According to Watson’s testimony, not long after she lodged her complaint she
was summoned to a meeting with Lieutenant Becker, Divorl, and Sergeant Polacco,
another supervising officer. According to Watson, during the meeting Becker listened to
her account of Divorl’s behavior and then presented her with the draft of a letter, at the
same time asking her: “What do you want me to do with him? Do you want him fired?”
Id. at 998. Watson replied that she did not want Divorl fired. She did so, she testified,
largely because she was concerned about a dismissal’s potential effect on his family. Id.
Becker then summarized: “So this matter is resolved? You don’t want him fired?” Id.
Watson testified that she felt trapped in the room with the three men, including her
alleged harasser. She thought that “[t]he letter was already done,” and believed that she
didn’t have any choice but to sign it. Id. Neither she nor any other witness adduced a
copy of any such letter, but Watson’s testimony implied that she understood it would
resolve her complaint.

***

- [Assigned task A]: Reproduce the part of the passage on Watson's testimony starting with "Watson testified that" and going on through "resolve her complaint.".

- [Stored dataset items]:
***

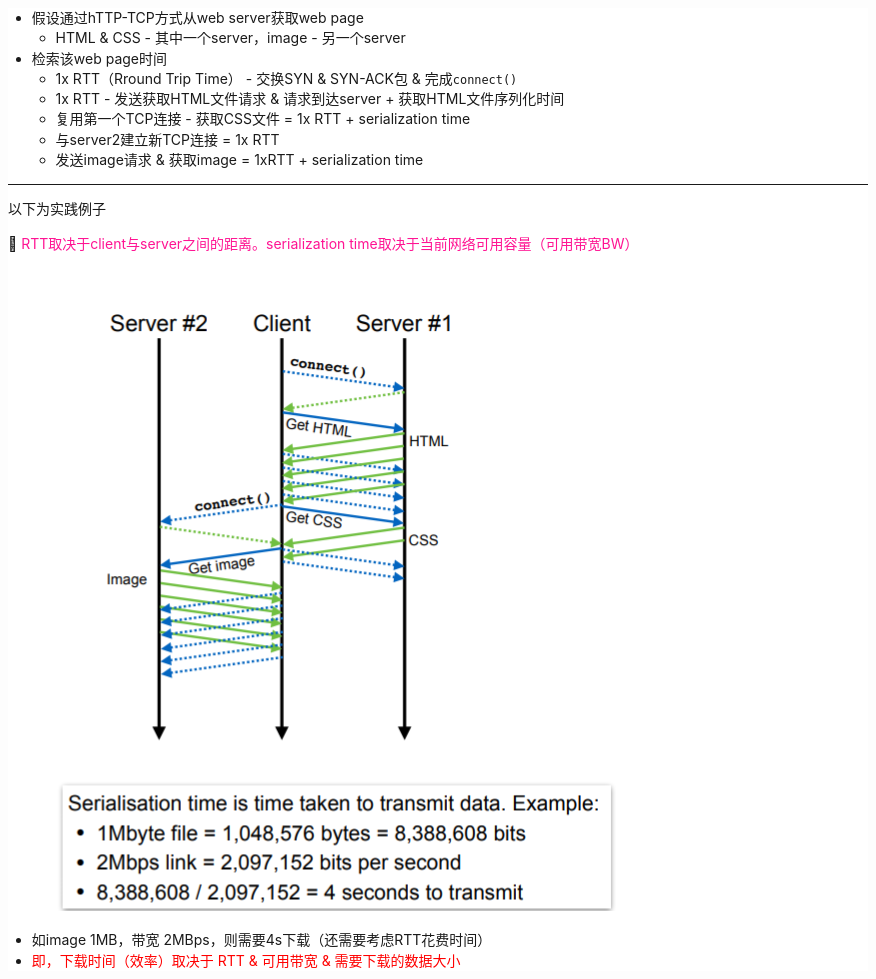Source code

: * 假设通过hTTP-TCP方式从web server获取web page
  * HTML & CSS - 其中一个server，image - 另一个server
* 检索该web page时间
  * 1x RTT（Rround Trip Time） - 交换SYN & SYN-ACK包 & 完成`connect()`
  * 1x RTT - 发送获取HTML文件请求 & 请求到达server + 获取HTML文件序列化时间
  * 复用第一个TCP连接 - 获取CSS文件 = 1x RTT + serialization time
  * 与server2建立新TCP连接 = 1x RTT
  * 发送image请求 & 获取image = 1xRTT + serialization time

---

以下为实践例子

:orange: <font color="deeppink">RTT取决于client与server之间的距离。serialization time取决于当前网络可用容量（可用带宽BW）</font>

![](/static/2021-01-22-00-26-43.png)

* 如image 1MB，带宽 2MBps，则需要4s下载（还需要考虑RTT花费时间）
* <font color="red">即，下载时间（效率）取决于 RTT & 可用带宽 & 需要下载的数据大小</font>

***

- [Assigned task B]: Convert the lines of the records above into a JSON list of strings with one string per line, omitting blank lines. Leave the pictures out of the answer.

- [Your response A]:
Watson testified that she felt trapped in the room with the three men, including her
alleged harasser. She thought that “[t]he letter was already done,” and believed that she
didn’t have any choice but to sign it. Id. Neither she nor any other witness adduced a
copy of any such letter, but Watson’s testimony implied that she understood it would
resolve her complaint.

- [Your response B]:
[
  "Source code",
  ": * 假设通过hTTP-TCP方式从web server获取web page",
  "  * HTML & CSS - 其中一个server，image - 另一个server",
  "* 检索该web page时间",
  "  * 1x RTT（Rround Trip Time） - 交换SYN & SYN-ACK包 & 完成`connect()`",
  "  * 1x RTT - 发送获取HTML文件请求 & 请求到达server + 获取HTML文件序列化时间",
  "  * 复用第一个TCP连接 - 获取CSS文件 = 1x RTT + serialization time",
  "  * 与server2建立新TCP连接 = 1x RTT",
  "  * 发送image请求 & 获取image = 1xRTT + serialization time",
  "---",
  "以下为实践例子",
  ":orange: <font color=\"deeppink\">RTT取决于client与server之间的距离。serialization time取决于当前网络可用容量（可用带宽BW）</font>",
  "![](/static/2021-01-22-00-26-43.png)",
  "* 如image 1MB，带宽 2MBps，则需要4s下载（还需要考虑RTT花费时间）",
  "* <font color=\"red\">即，下载时间（效率）取决于 RTT & 可用带宽 & 需要下载的数据大小</font>"
]